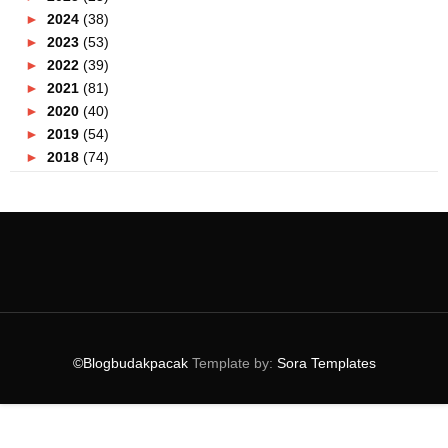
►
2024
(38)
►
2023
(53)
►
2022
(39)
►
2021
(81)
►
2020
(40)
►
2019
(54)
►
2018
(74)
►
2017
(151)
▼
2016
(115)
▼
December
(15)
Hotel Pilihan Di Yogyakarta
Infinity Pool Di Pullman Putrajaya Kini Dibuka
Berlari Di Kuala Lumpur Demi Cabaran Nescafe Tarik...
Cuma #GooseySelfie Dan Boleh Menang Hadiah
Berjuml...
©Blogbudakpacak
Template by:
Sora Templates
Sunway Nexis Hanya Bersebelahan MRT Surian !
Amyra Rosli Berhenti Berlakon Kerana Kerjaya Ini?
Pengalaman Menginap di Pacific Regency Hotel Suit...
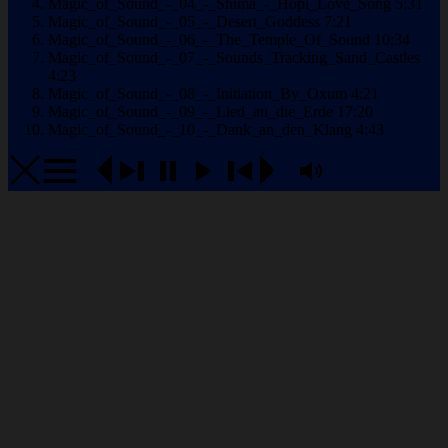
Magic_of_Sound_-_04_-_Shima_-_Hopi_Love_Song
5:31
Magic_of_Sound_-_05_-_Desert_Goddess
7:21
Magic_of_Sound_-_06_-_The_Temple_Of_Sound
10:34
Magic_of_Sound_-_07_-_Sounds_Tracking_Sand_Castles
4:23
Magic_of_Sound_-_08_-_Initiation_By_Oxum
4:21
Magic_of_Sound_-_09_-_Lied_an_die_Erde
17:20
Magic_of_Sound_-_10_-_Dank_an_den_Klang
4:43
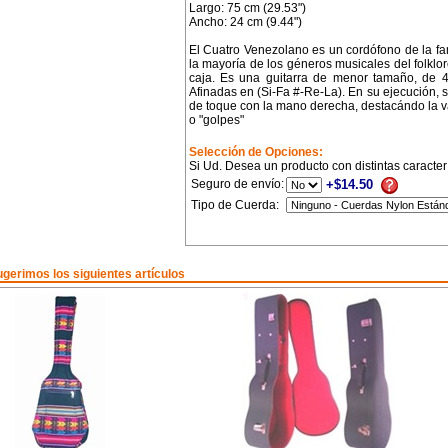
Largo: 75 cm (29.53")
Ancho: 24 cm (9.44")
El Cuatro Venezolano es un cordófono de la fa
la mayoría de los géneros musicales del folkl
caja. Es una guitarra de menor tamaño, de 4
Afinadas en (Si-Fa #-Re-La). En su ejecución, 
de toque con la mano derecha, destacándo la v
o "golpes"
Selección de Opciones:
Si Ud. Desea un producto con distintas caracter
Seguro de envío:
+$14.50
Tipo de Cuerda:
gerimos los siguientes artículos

## What the task asks
Restate the listing above word for word. Leave the images out.

## Output
►
2024
(38)
►
2023
(53)
►
2022
(39)
►
2021
(81)
►
2020
(40)
►
2019
(54)
►
2018
(74)
►
2017
(151)
▼
2016
(115)
▼
December
(15)
Hotel Pilihan Di Yogyakarta
Infinity Pool Di Pullman Putrajaya Kini Dibuka
Berlari Di Kuala Lumpur Demi Cabaran Nescafe Tarik...
Cuma #GooseySelfie Dan Boleh Menang Hadiah
Berjuml...
©Blogbudakpacak
Template by:
Sora Templates
Sunway Nexis Hanya Bersebelahan MRT Surian !
Amyra Rosli Berhenti Berlakon Kerana Kerjaya Ini?
Pengalaman Menginap di Pacific Regency Hotel Suit...
Magic_of_Sound_-_04_-_Shima_-_Hopi_Love_Song
5:31
Magic_of_Sound_-_05_-_Desert_Goddess
7:21
Magic_of_Sound_-_06_-_The_Temple_Of_Sound
10:34
Magic_of_Sound_-_07_-_Sounds_Tracking_Sand_Castles
4:23
Magic_of_Sound_-_08_-_Initiation_By_Oxum
4:21
Magic_of_Sound_-_09_-_Lied_an_die_Erde
17:20
Magic_of_Sound_-_10_-_Dank_an_den_Klang
4:43
Largo: 75 cm (29.53")
Ancho: 24 cm (9.44")
El Cuatro Venezolano es un cordófono de la fa
la mayoría de los géneros musicales del folkl
caja. Es una guitarra de menor tamaño, de 4
Afinadas en (Si-Fa #-Re-La). En su ejecución, 
de toque con la mano derecha, destacándo la v
o "golpes"
Selección de Opciones:
Si Ud. Desea un producto con distintas caracter
Seguro de envío:
+$14.50
Tipo de Cuerda:
gerimos los siguientes artículos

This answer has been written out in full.